(Document layout detection data)
Segment Open

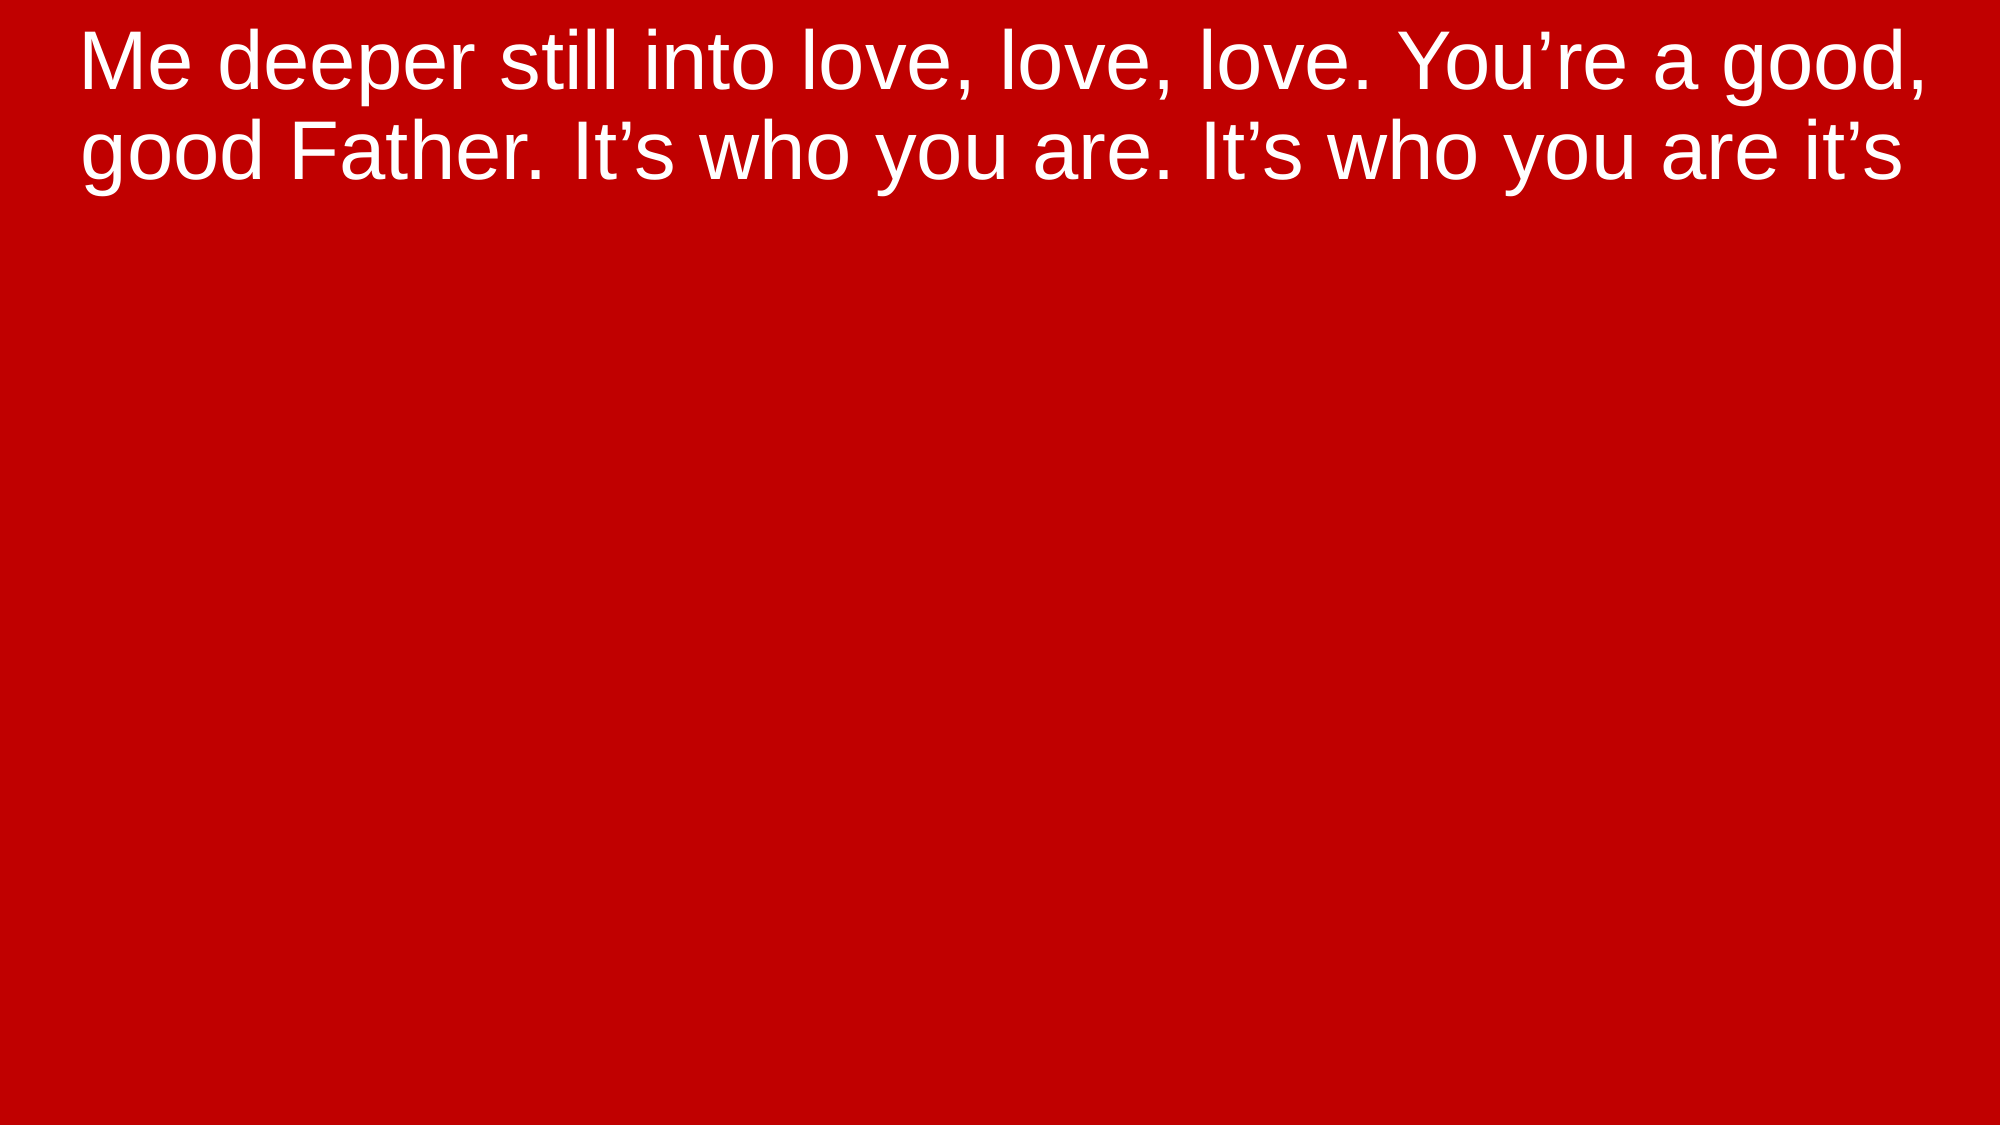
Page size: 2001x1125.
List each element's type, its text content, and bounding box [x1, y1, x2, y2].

list Me deeper still into love, love, love. You’re a good, good Father. It’s who you are. It’s who you are it’s [10, 9, 2000, 784]
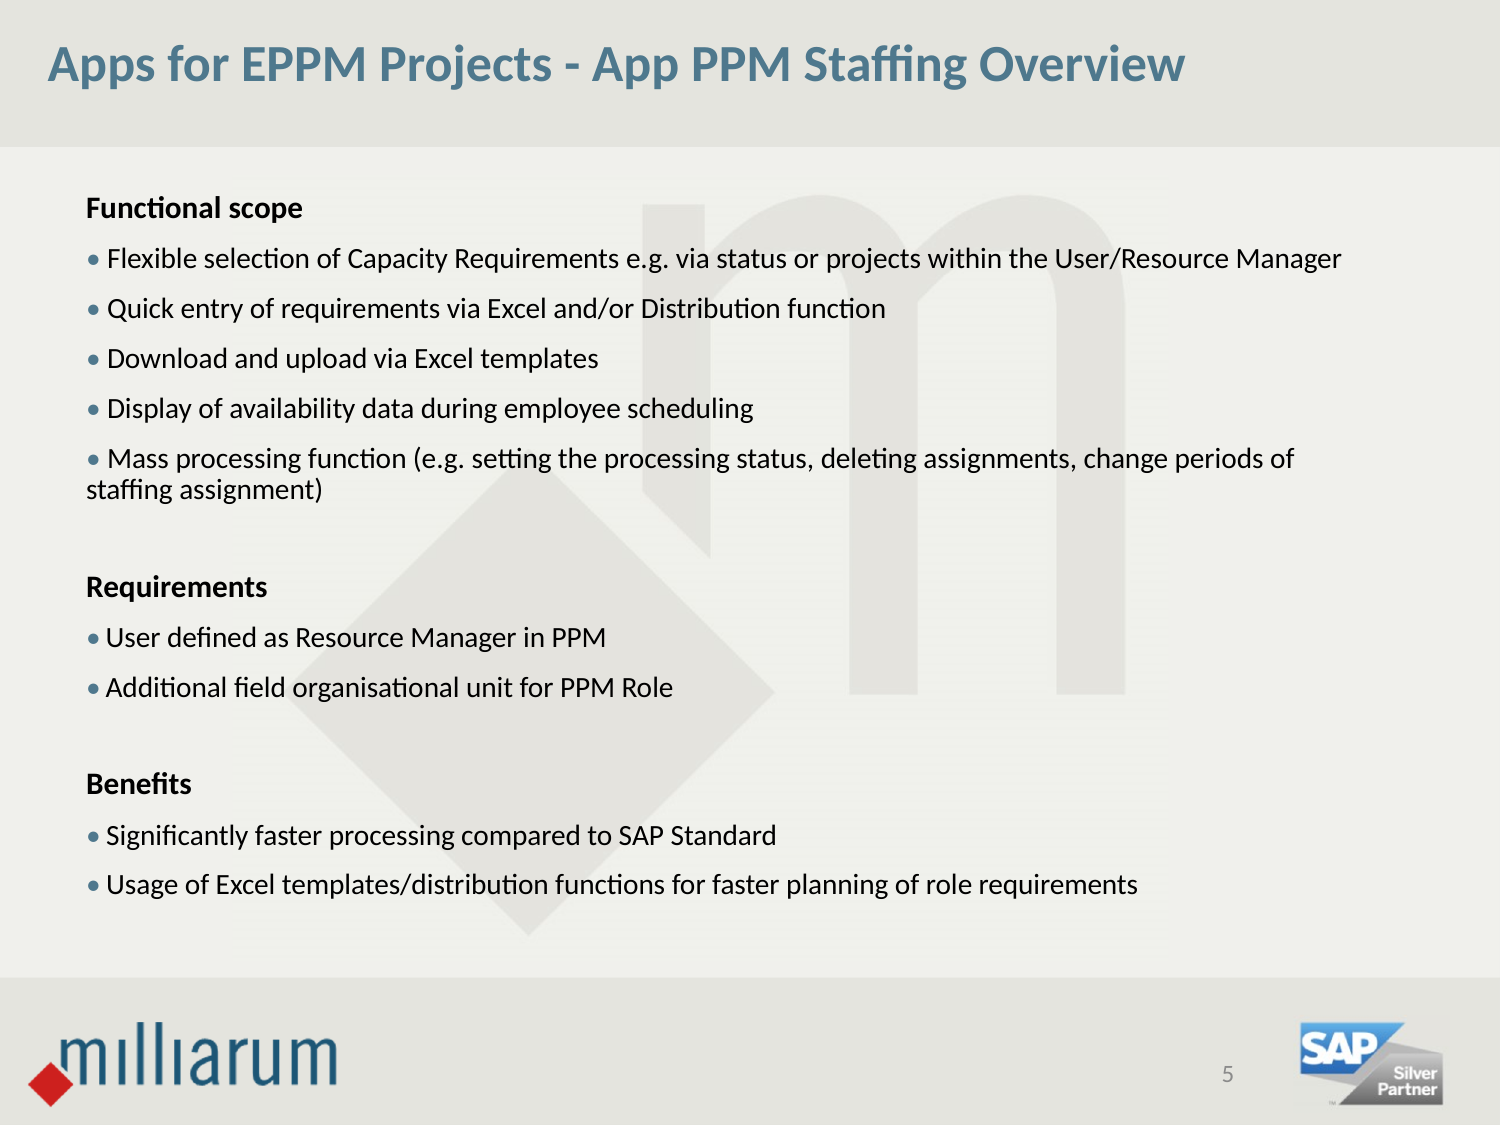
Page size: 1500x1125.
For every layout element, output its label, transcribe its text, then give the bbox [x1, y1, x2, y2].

title Apps for EPPM Projects - App PPM Staffing Overview [32, 22, 1231, 107]
slide_number 5 [1059, 1042, 1397, 1103]
list Functional scope • Flexible selection of Capacity Requirements e.g. via status or projects within the User/Resource Manager • Quick entry of requirements via Excel and/or Distribution function • Download and upload via Excel templates • Display of availability data during employee scheduling • Mass processing function (e.g. setting the processing status, deleting assignments, change periods of staffing assignment) Requirements • User defined as Resource Manager in PPM • Additional field organisational unit for PPM Role Benefits • Significantly faster processing compared to SAP Standard • Usage of Excel templates/distribution functions for faster planning of role requirements [70, 184, 1365, 941]
picture [0, 0, 1500, 1125]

Segment Closed

Return all records exactly; no pictures.

- **Solved problem**
Page size: 2001x1125.
List each element's type, its text content, and bounding box [x1, y1, x2, y2].

list Me deeper still into love, love, love. You’re a good, good Father. It’s who you are. It’s who you are it’s [10, 9, 2000, 784]
Page size: 1500x1125.
For every layout element, output its label, transcribe its text, then give the bbox [x1, y1, x2, y2].

title Apps for EPPM Projects - App PPM Staffing Overview [32, 22, 1231, 107]
slide_number 5 [1059, 1042, 1397, 1103]
list Functional scope • Flexible selection of Capacity Requirements e.g. via status or projects within the User/Resource Manager • Quick entry of requirements via Excel and/or Distribution function • Download and upload via Excel templates • Display of availability data during employee scheduling • Mass processing function (e.g. setting the processing status, deleting assignments, change periods of staffing assignment) Requirements • User defined as Resource Manager in PPM • Additional field organisational unit for PPM Role Benefits • Significantly faster processing compared to SAP Standard • Usage of Excel templates/distribution functions for faster planning of role requirements [70, 184, 1365, 941]
picture [0, 0, 1500, 1125]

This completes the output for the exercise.